- [Problem statement] Look below for the line containing "TUBI IN SILICONE PER USI STERILI". Output it and each remaining line of the entries exactly, and nothing else.

Stored records:
+--

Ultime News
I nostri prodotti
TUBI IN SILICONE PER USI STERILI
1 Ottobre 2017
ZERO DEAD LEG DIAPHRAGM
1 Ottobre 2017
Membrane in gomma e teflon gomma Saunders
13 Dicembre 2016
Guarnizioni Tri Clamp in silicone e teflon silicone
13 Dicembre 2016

+--

- [Solved exercise]
TUBI IN SILICONE PER USI STERILI
1 Ottobre 2017
ZERO DEAD LEG DIAPHRAGM
1 Ottobre 2017
Membrane in gomma e teflon gomma Saunders
13 Dicembre 2016
Guarnizioni Tri Clamp in silicone e teflon silicone
13 Dicembre 2016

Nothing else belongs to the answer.